Temiz ve güvenli gıdaya ulaşmak giderek zorlaştığı için sağlıklı yaşamak lüks haline gelmemeli, Gıda Zehirlenmeleri Politiktir diyoruz.
Denetimsiz Gıdaya Hayır. Gıda Mühendisi Halkın Sağlık Güvencesi diyoruz.
Haftada 45 saatlik yasal çalışma süresine uyulmasını, fazla mesai ücretlerinin ödenmesini, grev ve toplu sözleşme dâhil sendikal hakların tanınmasını, taşeron çalışmanın yasaklanmasını istiyoruz.
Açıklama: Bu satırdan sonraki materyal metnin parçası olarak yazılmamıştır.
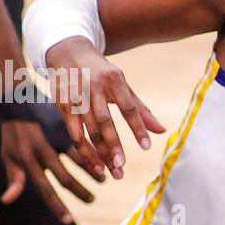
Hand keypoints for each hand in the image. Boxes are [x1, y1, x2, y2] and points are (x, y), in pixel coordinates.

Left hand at [0, 120, 103, 223]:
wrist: (17, 98)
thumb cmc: (12, 131)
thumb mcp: (9, 154)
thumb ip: (13, 178)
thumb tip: (7, 200)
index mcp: (28, 161)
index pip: (44, 189)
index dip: (57, 207)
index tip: (69, 221)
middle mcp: (42, 151)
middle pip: (65, 178)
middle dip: (80, 192)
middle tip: (91, 200)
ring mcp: (55, 137)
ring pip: (78, 160)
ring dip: (93, 173)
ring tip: (103, 181)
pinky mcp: (65, 125)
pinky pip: (83, 142)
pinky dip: (95, 153)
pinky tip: (105, 160)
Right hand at [44, 37, 165, 180]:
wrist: (68, 51)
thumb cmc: (102, 73)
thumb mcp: (122, 86)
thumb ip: (141, 110)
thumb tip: (162, 131)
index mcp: (114, 80)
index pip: (129, 107)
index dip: (138, 127)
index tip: (147, 147)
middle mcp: (93, 87)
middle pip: (105, 121)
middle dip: (113, 145)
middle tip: (122, 167)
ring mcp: (76, 96)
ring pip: (87, 130)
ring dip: (98, 153)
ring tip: (110, 173)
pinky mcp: (62, 104)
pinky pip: (74, 132)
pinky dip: (84, 150)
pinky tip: (94, 164)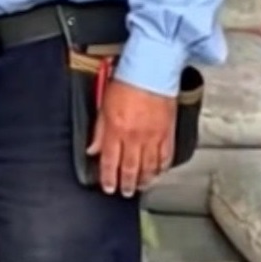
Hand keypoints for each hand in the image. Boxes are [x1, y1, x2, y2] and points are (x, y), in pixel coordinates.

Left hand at [87, 78, 175, 196]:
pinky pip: (165, 157)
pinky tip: (159, 172)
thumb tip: (92, 149)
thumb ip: (99, 131)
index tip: (108, 187)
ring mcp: (153, 137)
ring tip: (141, 186)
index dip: (108, 178)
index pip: (110, 162)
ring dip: (144, 180)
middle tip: (125, 192)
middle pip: (130, 169)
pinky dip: (162, 168)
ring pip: (149, 168)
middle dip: (126, 184)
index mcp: (116, 130)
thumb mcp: (103, 105)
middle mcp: (134, 137)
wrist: (151, 69)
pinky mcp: (168, 133)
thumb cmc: (127, 81)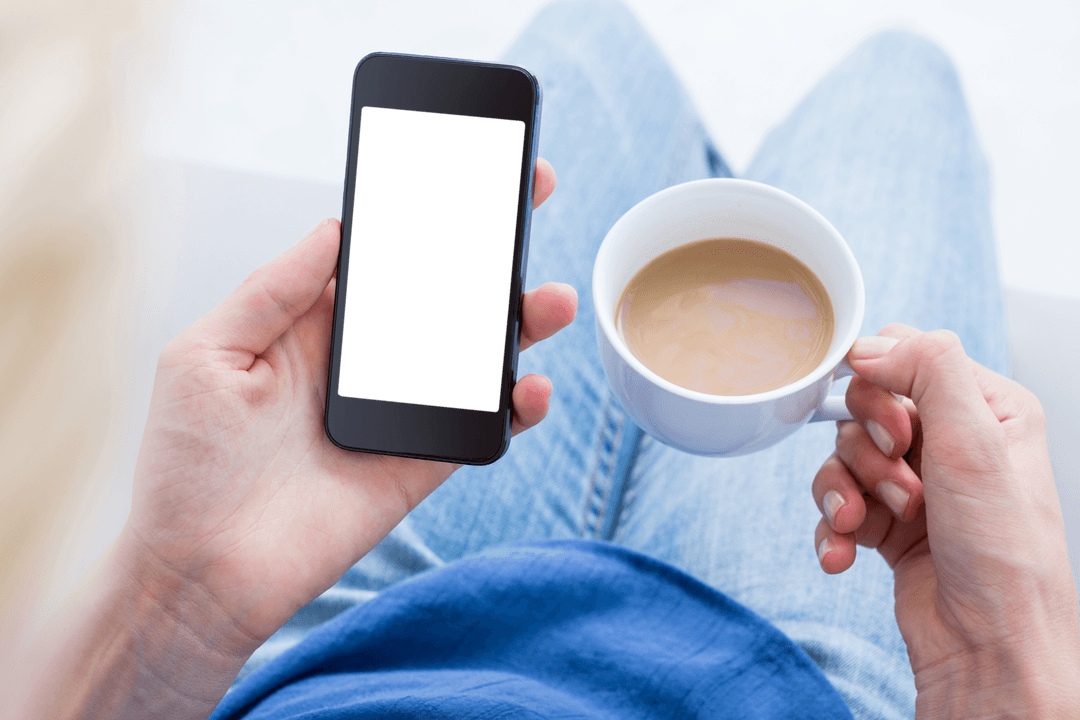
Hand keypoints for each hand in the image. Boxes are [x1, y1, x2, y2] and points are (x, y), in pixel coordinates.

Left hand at [124, 159, 571, 655]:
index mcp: (312, 324)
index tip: (463, 175)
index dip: (423, 216)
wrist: (199, 571)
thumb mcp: (206, 354)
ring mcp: (398, 411)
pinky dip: (515, 407)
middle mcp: (363, 362)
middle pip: (441, 296)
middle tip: (528, 202)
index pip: (381, 258)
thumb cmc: (186, 464)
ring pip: (474, 355)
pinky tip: (529, 385)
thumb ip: (273, 289)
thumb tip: (334, 227)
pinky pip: (480, 427)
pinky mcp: (420, 462)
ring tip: (550, 300)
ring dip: (519, 323)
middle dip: (488, 252)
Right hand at [812, 325, 1079, 715]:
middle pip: (864, 407)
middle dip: (867, 451)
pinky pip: (834, 505)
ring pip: (842, 456)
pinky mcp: (888, 524)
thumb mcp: (977, 444)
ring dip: (845, 492)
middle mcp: (952, 441)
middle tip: (899, 484)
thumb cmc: (1002, 556)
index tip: (896, 431)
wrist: (987, 646)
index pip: (907, 356)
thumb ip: (929, 371)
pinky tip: (845, 554)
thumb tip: (870, 344)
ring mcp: (917, 483)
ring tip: (871, 524)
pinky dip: (832, 529)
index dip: (882, 388)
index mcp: (987, 407)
Eşit işe eşit ve adil ücret istiyoruz.
Kamuya alımlarda adaletsizlik yapılmamasını, cinsiyet ayrımcılığı yapılmamasını, liyakatli davranılmasını istiyoruz.
Üreten, gelişen, hakça bölüşen, insana, çevreye ve doğaya saygılı bir düzen istiyoruz.
Nükleere İnat, Yaşasın Hayat diyoruz.
Derelerin, kıyıların, ormanların, madenlerin yağmalanmasına karşı, doğayı ve doğal varlıkları savunuyoruz.
Tarım arazilerimiz, meralarımız, zeytinliklerimiz, ormanlarımız, sulak alanlarımız ve su havzalarımız ranta kurban edilmesin istiyoruz.
İşçi sağlığı ve iş güvenliği önlemlerinin tam olarak alınmasını ve uygulanmasını istiyoruz. Kaza/fıtrat adı altında çalışırken ölmek, sakat kalmak, hastalanmak istemiyoruz. Kıdem tazminatımızın gaspına, doğanın ve kentlerin yağmalanmasına, bu hırsızlık düzenine karşı çıkıyoruz.
Toplumsal cinsiyet eşitsizliğini derinleştirenlere, kadınları toplumsal yaşamdan dışlayanlara, “Kadın erkek eşit değildir!” diyerek şiddeti kışkırtanlara, kadınları ucuz-güvencesiz işlerde ve evde kölece çalıştırma planlarına karşı sesimizi yükseltiyoruz.
Emperyalizmin her türlü tahakkümüne karşı bağımsızlığı, gericiliğin hurafelerine karşı ise bilimi ve ilerici değerleri savunuyoruz.
Ne diyordu Bertolt Brecht?
“Gardiyanları ve yargıçları ve savcıları hepsi halka karşıdır.
Kanunları, yönetmelikleri, bütün kararları hepsi halka karşıdır.
Dergileri, gazeteleri, bütün yayınları hepsi halka karşıdır.
Panzerleri, kelepçeleri, bütün silahları hepsi halka karşıdır.
Zindanları, tutukevleri, işkence evleri hepsi halka karşıdır.
Borsaları ve şirketleri ve iktidarları hepsi halka karşıdır.
Bunların hiçbiri onları kurtaramayacak”
Biliyoruz ki; Zorbalar Kalmaz Gider.
Biliyoruz ki; Emek Bizim, Gelecek Bizim.
Biliyoruz ki; Yıllardır insan emeğini ve doğayı sömürerek kurdukları bu insan ve doğa düşmanı düzeni değiştirmeye mecburuz.
Biz Bu Korku İmparatorluğunu Yıkacağız.
Bu 1 Mayıs; gelecek güzel günlerin müjdecisi olacak.
Umudu Örgütlemeye, Dayanışmayı Büyütmeye, Mücadeleyi Yükseltmeye Devam!
Yeni Bir Başlangıç İçin
Emek ve Bilim ile Kurulacak Yeni Bir Toplumsal Düzen İçin
Yaşasın 1 Mayıs! Yaşasın Sınıf Dayanışması!